What the task asks → Identify every line in the items below that contains the word "decentralized", and copy each such line.

Records supplied →
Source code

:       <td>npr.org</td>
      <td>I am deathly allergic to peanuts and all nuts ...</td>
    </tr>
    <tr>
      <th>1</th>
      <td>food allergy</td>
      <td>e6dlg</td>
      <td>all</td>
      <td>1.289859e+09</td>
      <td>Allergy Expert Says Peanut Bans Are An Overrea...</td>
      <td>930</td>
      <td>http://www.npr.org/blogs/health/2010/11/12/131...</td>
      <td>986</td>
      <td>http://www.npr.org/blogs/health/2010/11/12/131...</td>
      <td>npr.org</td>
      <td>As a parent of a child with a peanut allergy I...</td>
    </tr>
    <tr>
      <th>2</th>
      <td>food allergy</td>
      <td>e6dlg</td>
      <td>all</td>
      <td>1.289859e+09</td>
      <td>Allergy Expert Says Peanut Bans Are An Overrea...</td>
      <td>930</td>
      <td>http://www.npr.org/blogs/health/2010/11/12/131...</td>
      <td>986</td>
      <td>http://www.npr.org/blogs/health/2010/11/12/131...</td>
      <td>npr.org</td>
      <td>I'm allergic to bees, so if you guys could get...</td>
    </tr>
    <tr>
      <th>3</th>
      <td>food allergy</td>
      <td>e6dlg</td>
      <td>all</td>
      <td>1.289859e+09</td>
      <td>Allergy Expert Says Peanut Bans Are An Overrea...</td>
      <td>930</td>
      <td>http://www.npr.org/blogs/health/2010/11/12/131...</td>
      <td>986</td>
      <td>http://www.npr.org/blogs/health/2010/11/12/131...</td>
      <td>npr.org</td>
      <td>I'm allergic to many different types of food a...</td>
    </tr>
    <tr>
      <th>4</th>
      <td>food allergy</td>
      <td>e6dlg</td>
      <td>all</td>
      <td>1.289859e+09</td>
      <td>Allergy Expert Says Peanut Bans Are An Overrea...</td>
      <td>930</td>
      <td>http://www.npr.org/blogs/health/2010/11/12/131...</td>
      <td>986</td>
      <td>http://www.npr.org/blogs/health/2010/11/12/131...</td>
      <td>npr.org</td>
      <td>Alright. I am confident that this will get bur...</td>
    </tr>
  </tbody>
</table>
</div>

--

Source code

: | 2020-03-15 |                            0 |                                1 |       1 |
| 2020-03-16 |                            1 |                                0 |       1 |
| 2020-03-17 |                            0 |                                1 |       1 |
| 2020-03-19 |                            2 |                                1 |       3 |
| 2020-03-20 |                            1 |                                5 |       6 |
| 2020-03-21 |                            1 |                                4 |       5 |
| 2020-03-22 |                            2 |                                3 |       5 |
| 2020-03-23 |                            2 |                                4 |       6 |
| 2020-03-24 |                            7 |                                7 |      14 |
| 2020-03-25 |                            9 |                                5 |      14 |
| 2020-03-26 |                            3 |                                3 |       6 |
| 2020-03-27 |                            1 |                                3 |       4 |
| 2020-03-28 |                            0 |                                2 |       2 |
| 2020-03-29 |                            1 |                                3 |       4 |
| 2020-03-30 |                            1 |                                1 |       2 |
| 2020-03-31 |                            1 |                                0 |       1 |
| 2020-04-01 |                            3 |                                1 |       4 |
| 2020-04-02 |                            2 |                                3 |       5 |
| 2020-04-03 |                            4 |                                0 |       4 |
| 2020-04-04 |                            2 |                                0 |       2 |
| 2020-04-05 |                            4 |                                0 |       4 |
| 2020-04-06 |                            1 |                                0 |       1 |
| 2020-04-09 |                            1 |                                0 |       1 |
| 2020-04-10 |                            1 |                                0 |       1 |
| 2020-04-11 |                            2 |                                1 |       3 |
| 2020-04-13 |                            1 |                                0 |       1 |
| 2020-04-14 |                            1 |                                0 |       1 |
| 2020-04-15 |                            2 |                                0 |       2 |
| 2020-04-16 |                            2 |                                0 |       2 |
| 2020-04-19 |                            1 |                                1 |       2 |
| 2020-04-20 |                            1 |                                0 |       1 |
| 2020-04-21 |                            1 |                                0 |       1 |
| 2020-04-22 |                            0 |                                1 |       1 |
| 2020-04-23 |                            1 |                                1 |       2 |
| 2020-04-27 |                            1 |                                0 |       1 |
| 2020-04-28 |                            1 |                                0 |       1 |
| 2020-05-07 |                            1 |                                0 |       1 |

==

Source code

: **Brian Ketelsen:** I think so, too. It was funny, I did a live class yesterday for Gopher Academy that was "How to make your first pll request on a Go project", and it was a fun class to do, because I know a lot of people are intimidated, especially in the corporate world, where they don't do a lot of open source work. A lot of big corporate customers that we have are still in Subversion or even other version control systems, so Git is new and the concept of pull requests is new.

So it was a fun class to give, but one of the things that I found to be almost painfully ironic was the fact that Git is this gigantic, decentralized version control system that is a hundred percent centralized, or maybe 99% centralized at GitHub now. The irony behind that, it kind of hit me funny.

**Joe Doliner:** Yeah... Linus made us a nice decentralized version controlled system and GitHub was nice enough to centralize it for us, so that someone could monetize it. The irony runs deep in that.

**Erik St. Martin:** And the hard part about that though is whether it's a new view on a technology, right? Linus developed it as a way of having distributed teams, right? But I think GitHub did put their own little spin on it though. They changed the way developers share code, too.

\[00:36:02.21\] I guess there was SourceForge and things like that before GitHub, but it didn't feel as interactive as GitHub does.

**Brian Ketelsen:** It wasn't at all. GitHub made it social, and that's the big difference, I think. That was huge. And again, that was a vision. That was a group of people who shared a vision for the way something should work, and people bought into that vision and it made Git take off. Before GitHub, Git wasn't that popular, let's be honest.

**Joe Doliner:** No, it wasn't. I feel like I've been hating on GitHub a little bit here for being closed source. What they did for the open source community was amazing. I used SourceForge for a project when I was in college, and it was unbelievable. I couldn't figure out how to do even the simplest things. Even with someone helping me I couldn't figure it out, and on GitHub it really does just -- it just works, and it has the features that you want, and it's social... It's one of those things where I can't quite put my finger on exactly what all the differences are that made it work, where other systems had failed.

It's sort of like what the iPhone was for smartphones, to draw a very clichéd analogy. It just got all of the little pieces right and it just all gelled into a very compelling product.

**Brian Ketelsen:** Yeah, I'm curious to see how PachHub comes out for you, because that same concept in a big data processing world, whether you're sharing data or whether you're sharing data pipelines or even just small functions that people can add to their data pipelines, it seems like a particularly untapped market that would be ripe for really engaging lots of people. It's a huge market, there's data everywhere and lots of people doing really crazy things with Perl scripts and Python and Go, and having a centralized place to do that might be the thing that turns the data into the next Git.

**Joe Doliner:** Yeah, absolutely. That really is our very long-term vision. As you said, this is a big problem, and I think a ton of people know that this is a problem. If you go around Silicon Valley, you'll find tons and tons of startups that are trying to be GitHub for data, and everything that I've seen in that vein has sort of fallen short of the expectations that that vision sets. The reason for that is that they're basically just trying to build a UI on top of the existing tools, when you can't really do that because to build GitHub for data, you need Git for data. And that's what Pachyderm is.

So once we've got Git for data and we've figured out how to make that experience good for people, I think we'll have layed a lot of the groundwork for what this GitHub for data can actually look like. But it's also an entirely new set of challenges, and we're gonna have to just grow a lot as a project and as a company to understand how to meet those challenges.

Result below →
So it was a fun class to give, but one of the things that I found to be almost painfully ironic was the fact that Git is this gigantic, decentralized version control system that is a hundred percent centralized, or maybe 99% centralized at GitHub now. The irony behind that, it kind of hit me funny.
**Joe Doliner:** Yeah... Linus made us a nice decentralized version controlled system and GitHub was nice enough to centralize it for us, so that someone could monetize it. The irony runs deep in that.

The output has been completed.